[Opening Extract provided section]
Florida's death chamber
Florida's death chamber
A Miami-Dade judge has ruled that Florida's death penalty is unconstitutional because jurors are not required to agree unanimously on execution - a ruling that will add to the ongoing legal debate over Florida's capital punishment system.

Circuit Judge Milton Hirsch on Monday issued the ruling in the case of Karon Gaiter, who is awaiting trial for 1st-degree murder.

Hirsch wrote that Florida's recently enacted "super majority" system - 10 of 12 juror votes are needed to impose execution as punishment for murder - goes against the long-time sanctity of unanimous verdicts in the U.S. justice system.

"A decedent cannot be more or less dead. An expectant mother cannot be more or less pregnant," he wrote. "And a jury cannot be more or less unanimous. Every verdict in every criminal case in Florida requires the concurrence, not of some, not of most, but of all jurors - every single one of them."

Hirsch's order comes with Florida's controversial death-penalty law remains very much in flux.

In January, in the case of Timothy Lee Hurst, the U.S. Supreme Court declared the state's death sentencing system unconstitutional because it gave too little power to juries. For decades, jurors only issued majority recommendations, with judges ultimately imposing the death penalty.

The high court, however, did not rule on the unanimity question. Except for Alabama and Florida, all other states that have the death penalty require a unanimous jury verdict to impose the death sentence.
[Closing Extract provided section]
[Opening Source information section]
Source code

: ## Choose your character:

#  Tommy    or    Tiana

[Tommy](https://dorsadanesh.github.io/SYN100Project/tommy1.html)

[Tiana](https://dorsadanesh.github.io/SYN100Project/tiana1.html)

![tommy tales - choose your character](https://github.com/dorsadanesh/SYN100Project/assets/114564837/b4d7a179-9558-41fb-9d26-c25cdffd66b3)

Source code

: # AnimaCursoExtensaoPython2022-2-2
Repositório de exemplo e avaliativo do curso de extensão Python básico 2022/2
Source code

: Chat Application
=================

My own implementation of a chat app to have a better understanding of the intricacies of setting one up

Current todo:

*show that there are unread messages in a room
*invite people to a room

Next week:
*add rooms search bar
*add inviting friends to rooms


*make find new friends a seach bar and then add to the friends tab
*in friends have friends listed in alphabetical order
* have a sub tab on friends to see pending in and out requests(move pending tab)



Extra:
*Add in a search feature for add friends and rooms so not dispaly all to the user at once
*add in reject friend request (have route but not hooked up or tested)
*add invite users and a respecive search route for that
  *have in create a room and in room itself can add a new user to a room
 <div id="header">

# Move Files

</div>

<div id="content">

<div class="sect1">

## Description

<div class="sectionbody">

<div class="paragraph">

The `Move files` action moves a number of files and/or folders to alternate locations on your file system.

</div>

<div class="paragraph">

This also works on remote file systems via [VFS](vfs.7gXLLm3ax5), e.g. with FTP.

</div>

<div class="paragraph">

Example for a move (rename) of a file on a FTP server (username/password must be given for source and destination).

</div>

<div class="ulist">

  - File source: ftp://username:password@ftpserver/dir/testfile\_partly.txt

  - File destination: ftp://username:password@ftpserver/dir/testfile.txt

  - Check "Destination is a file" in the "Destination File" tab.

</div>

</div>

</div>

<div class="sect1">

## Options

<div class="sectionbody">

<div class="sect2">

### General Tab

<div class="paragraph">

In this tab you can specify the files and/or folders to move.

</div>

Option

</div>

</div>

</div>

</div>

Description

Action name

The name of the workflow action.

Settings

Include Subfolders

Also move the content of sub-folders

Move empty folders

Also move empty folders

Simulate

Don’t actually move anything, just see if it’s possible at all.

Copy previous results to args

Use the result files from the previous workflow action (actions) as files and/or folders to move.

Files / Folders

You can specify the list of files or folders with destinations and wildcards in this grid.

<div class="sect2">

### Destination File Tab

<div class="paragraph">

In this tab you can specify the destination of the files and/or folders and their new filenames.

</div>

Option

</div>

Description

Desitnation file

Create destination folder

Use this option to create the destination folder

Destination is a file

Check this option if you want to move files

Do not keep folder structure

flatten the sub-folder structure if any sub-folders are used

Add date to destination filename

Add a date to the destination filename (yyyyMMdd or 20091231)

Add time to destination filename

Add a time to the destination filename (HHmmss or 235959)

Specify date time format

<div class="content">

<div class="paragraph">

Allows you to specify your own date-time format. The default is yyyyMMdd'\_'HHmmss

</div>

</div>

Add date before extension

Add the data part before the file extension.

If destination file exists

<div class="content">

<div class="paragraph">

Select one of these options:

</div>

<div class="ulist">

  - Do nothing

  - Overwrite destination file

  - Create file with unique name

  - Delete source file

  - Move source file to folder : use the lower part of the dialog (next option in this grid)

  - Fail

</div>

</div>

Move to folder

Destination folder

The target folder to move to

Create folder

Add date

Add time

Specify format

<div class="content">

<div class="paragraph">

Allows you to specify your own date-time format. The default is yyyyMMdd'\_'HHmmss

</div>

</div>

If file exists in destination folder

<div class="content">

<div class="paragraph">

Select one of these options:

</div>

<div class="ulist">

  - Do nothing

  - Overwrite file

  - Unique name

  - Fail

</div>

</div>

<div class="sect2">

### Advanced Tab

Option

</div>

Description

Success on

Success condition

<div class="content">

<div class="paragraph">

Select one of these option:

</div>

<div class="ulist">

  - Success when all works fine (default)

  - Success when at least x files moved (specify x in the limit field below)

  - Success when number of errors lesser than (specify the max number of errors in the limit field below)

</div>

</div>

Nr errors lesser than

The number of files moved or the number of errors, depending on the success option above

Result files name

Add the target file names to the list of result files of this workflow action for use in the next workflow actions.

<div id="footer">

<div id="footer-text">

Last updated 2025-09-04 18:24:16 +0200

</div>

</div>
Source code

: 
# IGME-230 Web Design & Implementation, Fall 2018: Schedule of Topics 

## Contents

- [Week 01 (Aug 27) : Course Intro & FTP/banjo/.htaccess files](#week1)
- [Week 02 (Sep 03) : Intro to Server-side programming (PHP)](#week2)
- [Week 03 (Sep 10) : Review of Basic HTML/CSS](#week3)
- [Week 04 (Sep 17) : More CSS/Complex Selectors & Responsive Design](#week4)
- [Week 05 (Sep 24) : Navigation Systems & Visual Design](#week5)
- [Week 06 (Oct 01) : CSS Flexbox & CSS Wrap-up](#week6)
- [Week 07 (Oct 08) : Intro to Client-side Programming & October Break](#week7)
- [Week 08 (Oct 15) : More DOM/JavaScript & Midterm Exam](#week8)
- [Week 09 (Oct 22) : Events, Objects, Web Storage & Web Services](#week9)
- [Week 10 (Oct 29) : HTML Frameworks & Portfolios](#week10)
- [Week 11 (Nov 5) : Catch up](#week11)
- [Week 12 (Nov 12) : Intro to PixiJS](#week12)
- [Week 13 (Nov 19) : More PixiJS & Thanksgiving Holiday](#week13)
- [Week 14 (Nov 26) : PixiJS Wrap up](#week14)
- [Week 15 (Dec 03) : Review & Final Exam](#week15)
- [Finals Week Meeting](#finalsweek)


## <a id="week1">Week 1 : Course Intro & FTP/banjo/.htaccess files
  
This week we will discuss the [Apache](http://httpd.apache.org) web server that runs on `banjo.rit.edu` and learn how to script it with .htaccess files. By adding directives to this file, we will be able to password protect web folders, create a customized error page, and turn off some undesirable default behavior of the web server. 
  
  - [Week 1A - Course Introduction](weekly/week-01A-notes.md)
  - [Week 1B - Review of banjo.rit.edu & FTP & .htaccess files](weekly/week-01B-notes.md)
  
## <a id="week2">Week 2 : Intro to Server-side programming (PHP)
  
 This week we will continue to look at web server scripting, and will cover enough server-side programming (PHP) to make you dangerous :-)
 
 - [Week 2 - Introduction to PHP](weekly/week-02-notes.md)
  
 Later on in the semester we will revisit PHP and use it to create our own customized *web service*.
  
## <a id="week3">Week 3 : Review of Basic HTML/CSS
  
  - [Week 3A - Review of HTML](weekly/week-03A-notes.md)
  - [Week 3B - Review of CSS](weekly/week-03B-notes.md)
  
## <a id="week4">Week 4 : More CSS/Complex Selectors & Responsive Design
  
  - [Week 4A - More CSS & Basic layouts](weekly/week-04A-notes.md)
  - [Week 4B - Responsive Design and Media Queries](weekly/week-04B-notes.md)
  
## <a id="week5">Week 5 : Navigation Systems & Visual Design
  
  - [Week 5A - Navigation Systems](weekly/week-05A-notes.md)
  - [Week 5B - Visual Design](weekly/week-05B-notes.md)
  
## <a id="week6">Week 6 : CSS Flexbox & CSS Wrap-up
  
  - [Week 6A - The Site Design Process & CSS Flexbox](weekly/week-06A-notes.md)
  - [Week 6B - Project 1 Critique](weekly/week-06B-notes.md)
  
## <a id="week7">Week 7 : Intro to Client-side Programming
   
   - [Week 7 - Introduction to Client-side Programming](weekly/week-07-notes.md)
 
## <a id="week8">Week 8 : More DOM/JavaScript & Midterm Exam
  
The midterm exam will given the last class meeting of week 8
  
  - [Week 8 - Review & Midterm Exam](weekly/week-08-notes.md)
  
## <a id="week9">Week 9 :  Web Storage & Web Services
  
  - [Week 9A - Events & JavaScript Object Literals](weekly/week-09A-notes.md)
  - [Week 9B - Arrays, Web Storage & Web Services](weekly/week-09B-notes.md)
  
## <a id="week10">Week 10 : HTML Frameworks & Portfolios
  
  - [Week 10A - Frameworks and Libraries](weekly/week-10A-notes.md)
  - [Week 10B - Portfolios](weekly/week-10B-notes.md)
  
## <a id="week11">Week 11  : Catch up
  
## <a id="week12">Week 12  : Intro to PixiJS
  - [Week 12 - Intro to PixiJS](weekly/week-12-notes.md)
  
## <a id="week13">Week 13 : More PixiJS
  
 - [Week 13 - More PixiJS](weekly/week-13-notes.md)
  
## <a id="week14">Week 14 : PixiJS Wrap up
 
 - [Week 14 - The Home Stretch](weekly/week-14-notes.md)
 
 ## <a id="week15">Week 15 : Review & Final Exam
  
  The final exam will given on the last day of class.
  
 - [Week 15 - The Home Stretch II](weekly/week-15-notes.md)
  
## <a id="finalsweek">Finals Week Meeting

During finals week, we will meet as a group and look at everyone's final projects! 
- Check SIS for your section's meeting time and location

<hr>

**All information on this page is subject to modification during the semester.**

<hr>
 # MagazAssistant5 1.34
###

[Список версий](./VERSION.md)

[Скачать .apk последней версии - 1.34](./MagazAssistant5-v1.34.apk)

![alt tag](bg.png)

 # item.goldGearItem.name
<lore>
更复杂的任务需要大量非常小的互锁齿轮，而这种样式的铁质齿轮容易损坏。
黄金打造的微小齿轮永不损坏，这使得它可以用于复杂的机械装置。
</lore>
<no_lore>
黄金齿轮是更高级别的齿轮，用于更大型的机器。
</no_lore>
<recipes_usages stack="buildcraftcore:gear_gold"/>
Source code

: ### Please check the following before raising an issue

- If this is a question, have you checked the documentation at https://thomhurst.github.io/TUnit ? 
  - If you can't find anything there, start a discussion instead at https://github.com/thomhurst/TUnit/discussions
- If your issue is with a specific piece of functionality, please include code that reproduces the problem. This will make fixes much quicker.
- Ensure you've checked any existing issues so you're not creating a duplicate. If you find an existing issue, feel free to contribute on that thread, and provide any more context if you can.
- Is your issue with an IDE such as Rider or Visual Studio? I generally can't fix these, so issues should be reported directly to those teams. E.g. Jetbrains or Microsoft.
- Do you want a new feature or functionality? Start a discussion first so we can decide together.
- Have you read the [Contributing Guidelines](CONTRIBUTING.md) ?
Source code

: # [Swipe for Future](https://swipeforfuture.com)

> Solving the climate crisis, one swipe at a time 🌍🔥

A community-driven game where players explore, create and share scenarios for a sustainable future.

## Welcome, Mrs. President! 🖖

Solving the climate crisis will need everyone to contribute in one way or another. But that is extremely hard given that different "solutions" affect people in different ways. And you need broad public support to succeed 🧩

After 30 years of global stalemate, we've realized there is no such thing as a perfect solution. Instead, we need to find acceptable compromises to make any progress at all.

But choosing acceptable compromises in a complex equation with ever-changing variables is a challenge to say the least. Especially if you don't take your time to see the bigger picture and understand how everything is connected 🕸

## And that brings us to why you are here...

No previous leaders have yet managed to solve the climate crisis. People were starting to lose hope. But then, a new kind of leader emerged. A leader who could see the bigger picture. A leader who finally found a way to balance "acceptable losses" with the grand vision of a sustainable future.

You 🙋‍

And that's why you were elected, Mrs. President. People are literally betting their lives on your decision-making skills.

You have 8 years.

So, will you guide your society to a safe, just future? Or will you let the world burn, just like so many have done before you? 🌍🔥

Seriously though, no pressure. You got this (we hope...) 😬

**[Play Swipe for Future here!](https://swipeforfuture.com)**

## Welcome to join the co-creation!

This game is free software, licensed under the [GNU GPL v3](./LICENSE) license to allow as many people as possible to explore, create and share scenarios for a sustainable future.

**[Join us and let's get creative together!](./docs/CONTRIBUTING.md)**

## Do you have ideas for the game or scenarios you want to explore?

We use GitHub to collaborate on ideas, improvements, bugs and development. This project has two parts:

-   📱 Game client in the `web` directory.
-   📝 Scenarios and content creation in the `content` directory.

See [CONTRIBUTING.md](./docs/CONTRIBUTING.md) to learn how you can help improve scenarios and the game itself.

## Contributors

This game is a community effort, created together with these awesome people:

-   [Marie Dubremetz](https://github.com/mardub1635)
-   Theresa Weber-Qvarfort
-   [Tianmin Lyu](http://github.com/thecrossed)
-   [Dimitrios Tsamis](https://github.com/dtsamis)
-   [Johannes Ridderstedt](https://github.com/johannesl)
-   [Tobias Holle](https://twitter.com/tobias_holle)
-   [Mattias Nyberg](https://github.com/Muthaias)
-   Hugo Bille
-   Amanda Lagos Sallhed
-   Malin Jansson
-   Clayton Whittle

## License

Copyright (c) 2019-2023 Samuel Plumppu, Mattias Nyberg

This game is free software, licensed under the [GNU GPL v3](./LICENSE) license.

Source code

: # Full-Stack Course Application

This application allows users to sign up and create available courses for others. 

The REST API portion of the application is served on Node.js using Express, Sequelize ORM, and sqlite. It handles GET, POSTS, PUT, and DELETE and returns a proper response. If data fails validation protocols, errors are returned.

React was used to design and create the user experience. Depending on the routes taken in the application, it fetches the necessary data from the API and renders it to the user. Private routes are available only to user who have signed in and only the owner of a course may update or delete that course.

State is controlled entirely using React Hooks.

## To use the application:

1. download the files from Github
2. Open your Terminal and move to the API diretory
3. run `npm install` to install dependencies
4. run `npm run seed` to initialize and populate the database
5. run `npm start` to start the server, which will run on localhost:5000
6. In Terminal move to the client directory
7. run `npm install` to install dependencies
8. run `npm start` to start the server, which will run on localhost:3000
[Closing Source information section]
Please carry on the article about the Miami-Dade ruling on Florida's death penalty, picking up right after its final sentence. The records play no part in this exercise.

Last week, the Florida Supreme Court heard oral arguments in the Hurst case, with critics of the law arguing that all 390 death row inmates should get life sentences because they were sentenced under a flawed system.

After the Hurst case was decided in January, Florida lawmakers were forced to fix the death-penalty sentencing scheme. Florida's new law requires juries to unanimously vote for every reason, known as aggravating factors, that a defendant might merit a death sentence. Whether to actually impose the death sentence requires 10 of 12 jurors.

"All of these changes inure to the benefit of the defendant," Assistant State Attorney Penny Brill wrote in a motion in the Gaiter case earlier this year. "These requirements render Florida's system constitutional under the United States Supreme Court's precedents."

Judge Hirsch, in his order, said the fixes don't matter.

"Arithmetically the difference between 12 and 10 is slight," Hirsch wrote. "But the question before me is not a question of arithmetic. It is a question of constitutional law. It is a question of justice."